Richard Skelton, Andrew Walker 

Water can be incorporated into the lattice of mantle minerals in the form of protons charge-balanced by the creation of cation vacancies. These protonated vacancies, when they interact with dislocations, increase strain rates by enhancing dislocation climb and, potentially, by reducing the Peierls barrier to glide. We use atomic scale simulations to investigate segregation of Mg vacancies to atomic sites within the core regions of dislocations in MgO. Energies are computed for bare and protonated Mg vacancies occupying atomic sites close to 1/2<110> screw dislocations, and 1/2<110>{100} and 1/2<110>{110} edge dislocations.
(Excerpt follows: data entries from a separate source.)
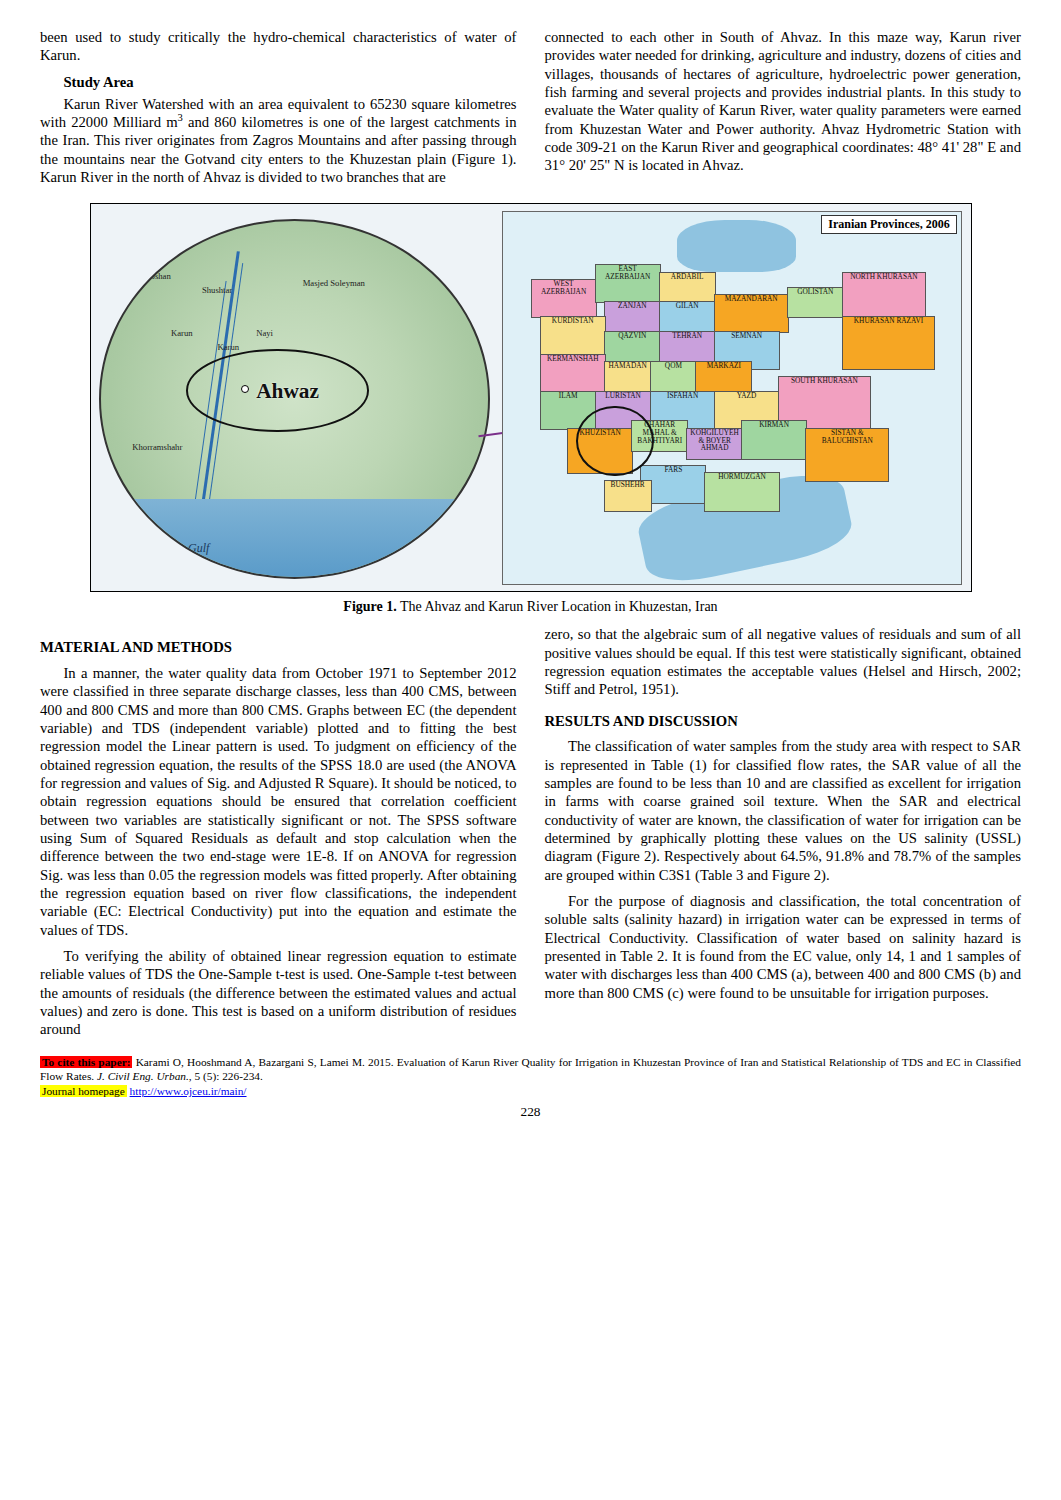been used to study critically the hydro-chemical characteristics of water of Karun.
Study Area
Karun River Watershed with an area equivalent to 65230 square kilometres with 22000 Milliard m3 and 860 kilometres is one of the largest catchments in the Iran. This river originates from Zagros Mountains and after passing through the mountains near the Gotvand city enters to the Khuzestan plain (Figure 1). Karun River in the north of Ahvaz is divided to two branches that are
connected to each other in South of Ahvaz. In this maze way, Karun river provides water needed for drinking, agriculture and industry, dozens of cities and villages, thousands of hectares of agriculture, hydroelectric power generation, fish farming and several projects and provides industrial plants. In this study to evaluate the Water quality of Karun River, water quality parameters were earned from Khuzestan Water and Power authority. Ahvaz Hydrometric Station with code 309-21 on the Karun River and geographical coordinates: 48° 41' 28" E and 31° 20' 25" N is located in Ahvaz.
Ahwaz
Persian Gulf
Kooshan
Shushtar
Masjed Soleyman
Karun
Karun
Nayi
Khorramshahr
Iranian Provinces, 2006
WEST AZERBAIJAN
EAST AZERBAIJAN
ARDABIL
ZANJAN
GILAN
MAZANDARAN
GOLISTAN
NORTH KHURASAN
KHURASAN RAZAVI
KURDISTAN
QAZVIN
TEHRAN
SEMNAN
KERMANSHAH
HAMADAN
QOM
MARKAZI
ILAM
LURISTAN
ISFAHAN
YAZD
SOUTH KHURASAN
KHUZISTAN
CHAHAR MAHAL & BAKHTIYARI
KOHGILUYEH & BOYER AHMAD
KIRMAN
SISTAN & BALUCHISTAN
FARS
BUSHEHR
HORMUZGAN
Figure 1. The Ahvaz and Karun River Location in Khuzestan, Iran
Material and Methods
In a manner, the water quality data from October 1971 to September 2012 were classified in three separate discharge classes, less than 400 CMS, between 400 and 800 CMS and more than 800 CMS. Graphs between EC (the dependent variable) and TDS (independent variable) plotted and to fitting the best regression model the Linear pattern is used. To judgment on efficiency of the obtained regression equation, the results of the SPSS 18.0 are used (the ANOVA for regression and values of Sig. and Adjusted R Square). It should be noticed, to obtain regression equations should be ensured that correlation coefficient between two variables are statistically significant or not. The SPSS software using Sum of Squared Residuals as default and stop calculation when the difference between the two end-stage were 1E-8. If on ANOVA for regression Sig. was less than 0.05 the regression models was fitted properly. After obtaining the regression equation based on river flow classifications, the independent variable (EC: Electrical Conductivity) put into the equation and estimate the values of TDS.
To verifying the ability of obtained linear regression equation to estimate reliable values of TDS the One-Sample t-test is used. One-Sample t-test between the amounts of residuals (the difference between the estimated values and actual values) and zero is done. This test is based on a uniform distribution of residues around
zero, so that the algebraic sum of all negative values of residuals and sum of all positive values should be equal. If this test were statistically significant, obtained regression equation estimates the acceptable values (Helsel and Hirsch, 2002; Stiff and Petrol, 1951).
Results and Discussion
The classification of water samples from the study area with respect to SAR is represented in Table (1) for classified flow rates, the SAR value of all the samples are found to be less than 10 and are classified as excellent for irrigation in farms with coarse grained soil texture. When the SAR and electrical conductivity of water are known, the classification of water for irrigation can be determined by graphically plotting these values on the US salinity (USSL) diagram (Figure 2). Respectively about 64.5%, 91.8% and 78.7% of the samples are grouped within C3S1 (Table 3 and Figure 2).
For the purpose of diagnosis and classification, the total concentration of soluble salts (salinity hazard) in irrigation water can be expressed in terms of Electrical Conductivity. Classification of water based on salinity hazard is presented in Table 2. It is found from the EC value, only 14, 1 and 1 samples of water with discharges less than 400 CMS (a), between 400 and 800 CMS (b) and more than 800 CMS (c) were found to be unsuitable for irrigation purposes.
To cite this paper: Karami O, Hooshmand A, Bazargani S, Lamei M. 2015. Evaluation of Karun River Quality for Irrigation in Khuzestan Province of Iran and Statistical Relationship of TDS and EC in Classified Flow Rates. J. Civil Eng. Urban., 5 (5): 226-234.
Journal homepage http://www.ojceu.ir/main/
228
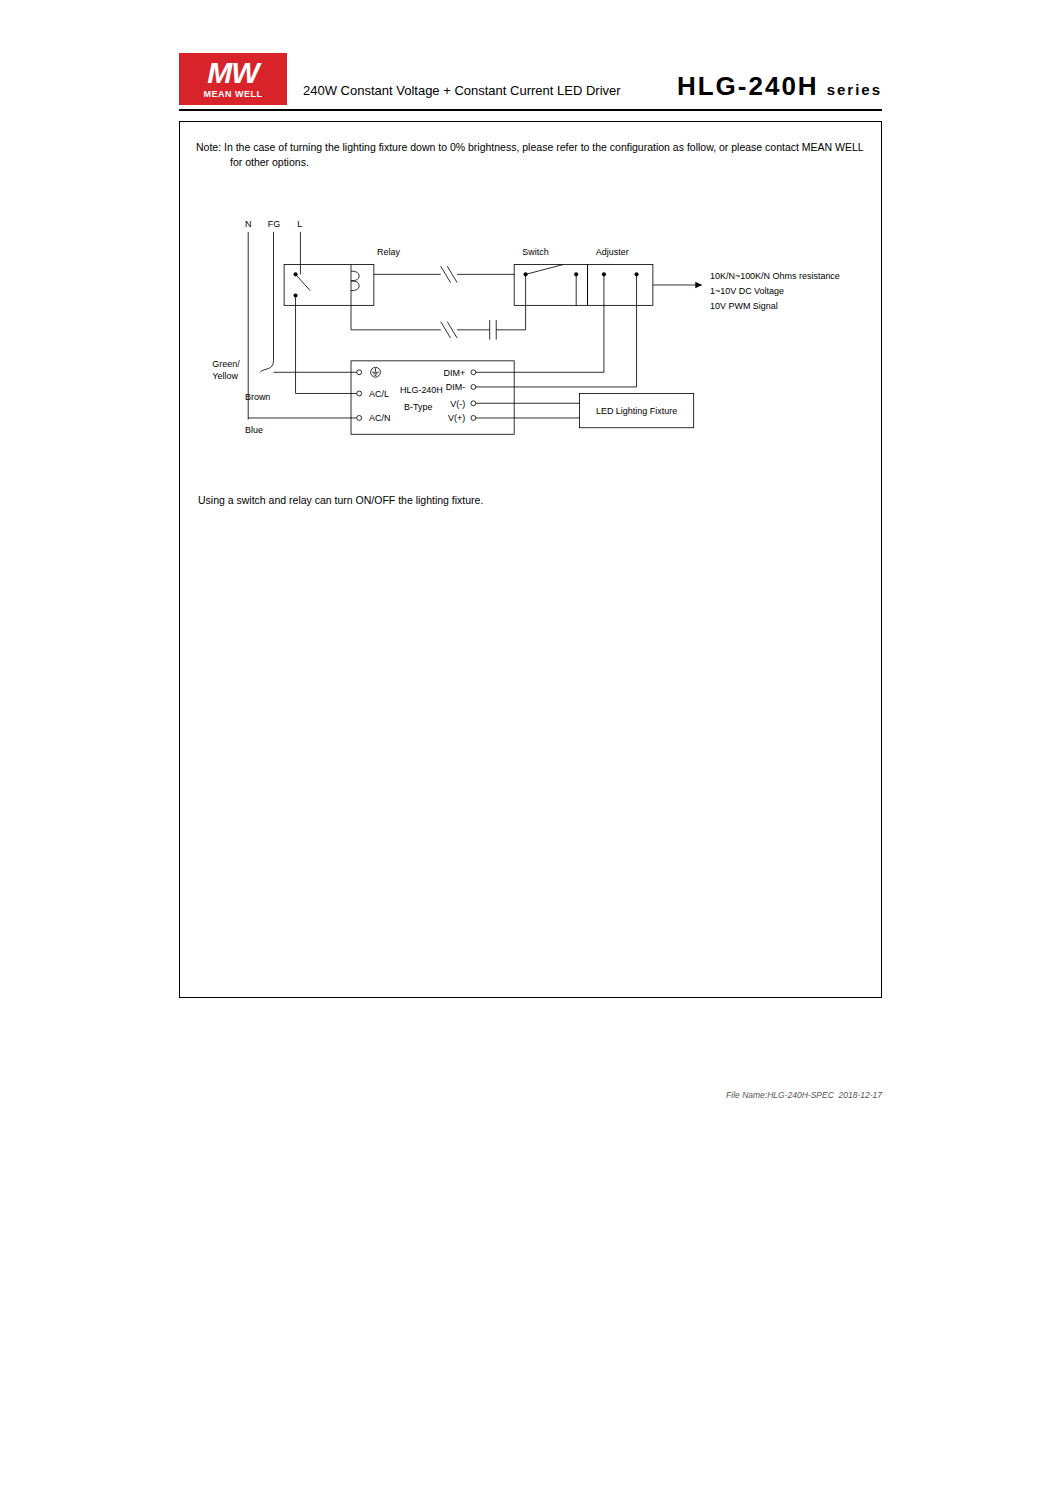MW
MEAN WELL
240W Constant Voltage + Constant Current LED Driver
HLG-240Hseries
Note: In the case of turning the lighting fixture down to 0% brightness, please refer to the configuration as follow, or please contact MEAN WELL for other options.
N FG L Relay Switch Adjuster 10K/N~100K/N Ohms resistance 1~10V DC Voltage 10V PWM Signal HLG-240H B-Type AC/L AC/N Green/ Yellow Brown Blue DIM+ DIM- V(-) V(+) LED Lighting Fixture
Using a switch and relay can turn ON/OFF the lighting fixture.
File Name:HLG-240H-SPEC 2018-12-17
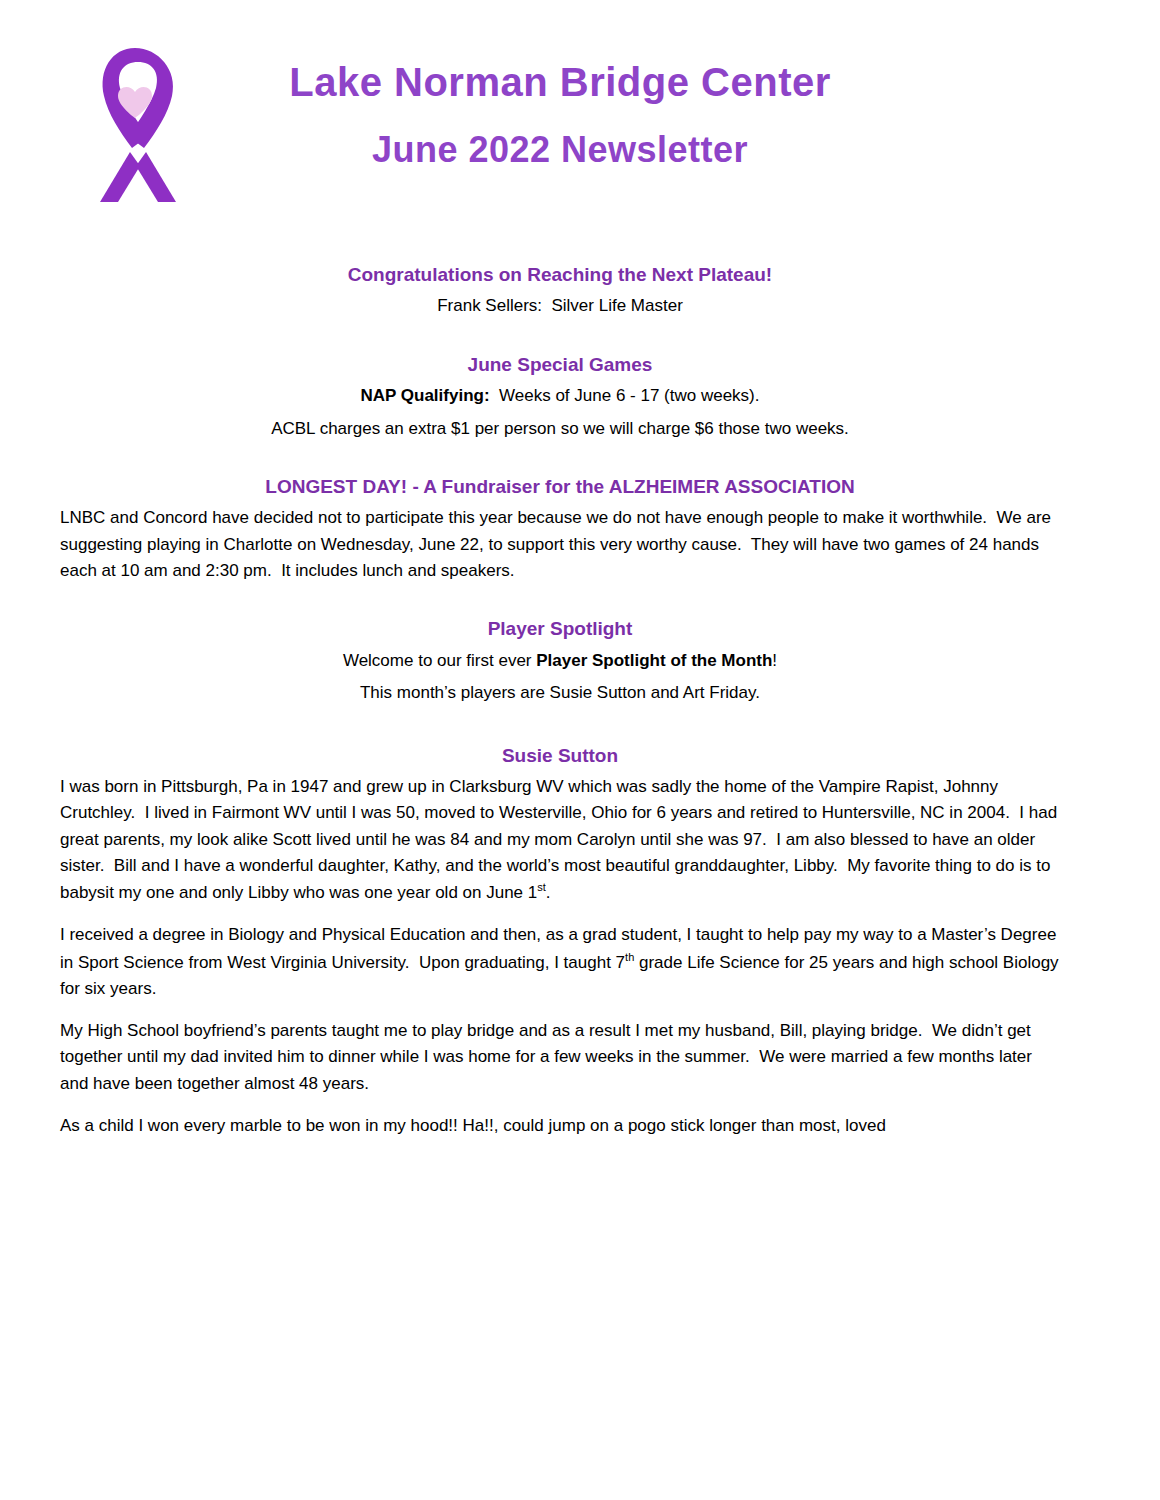Lake Norman Bridge Center
June 2022 Newsletter
Congratulations on Reaching the Next Plateau!
Frank Sellers: Silver Life Master
June Special Games
NAP Qualifying: Weeks of June 6 - 17 (two weeks).
ACBL charges an extra $1 per person so we will charge $6 those two weeks.
LONGEST DAY! - A Fundraiser for the ALZHEIMER ASSOCIATION
LNBC and Concord have decided not to participate this year because we do not have enough people to make it worthwhile. We are suggesting playing in Charlotte on Wednesday, June 22, to support this very worthy cause. They will have two games of 24 hands each at 10 am and 2:30 pm. It includes lunch and speakers.
Player Spotlight
Welcome to our first ever Player Spotlight of the Month!
This month’s players are Susie Sutton and Art Friday.
Susie Sutton
I was born in Pittsburgh, Pa in 1947 and grew up in Clarksburg WV which was sadly the home of the Vampire Rapist, Johnny Crutchley. I lived in Fairmont WV until I was 50, moved to Westerville, Ohio for 6 years and retired to Huntersville, NC in 2004. I had great parents, my look alike Scott lived until he was 84 and my mom Carolyn until she was 97. I am also blessed to have an older sister. Bill and I have a wonderful daughter, Kathy, and the world’s most beautiful granddaughter, Libby. My favorite thing to do is to babysit my one and only Libby who was one year old on June 1st.
I received a degree in Biology and Physical Education and then, as a grad student, I taught to help pay my way to a Master’s Degree in Sport Science from West Virginia University. Upon graduating, I taught 7th grade Life Science for 25 years and high school Biology for six years.
My High School boyfriend’s parents taught me to play bridge and as a result I met my husband, Bill, playing bridge. We didn’t get together until my dad invited him to dinner while I was home for a few weeks in the summer. We were married a few months later and have been together almost 48 years.
As a child I won every marble to be won in my hood!! Ha!!, could jump on a pogo stick longer than most, loved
These are compared with energies for equivalent defects in the bulk lattice to determine segregation energies for each defect. Mg vacancies preferentially bind to 1/2<110>{100} edge dislocations, with calculated minimum segregation energies of -3.54 eV for {VMg}′′ and -4.56 eV for {2HMg}X. The magnitudes of the minimum segregation energies calculated for defects binding to 1/2<110>{110} edge or 1/2<110> screw dislocations are considerably lower. Interactions with the dislocation strain field lift the 3-fold energy degeneracy of the {2HMg}X defect in MgO. For edge dislocations, defect configurations in which the O-H bond vector is perpendicular to the glide plane normal are preferred, which may have implications for the ability of protonated vacancies to influence dislocation glide.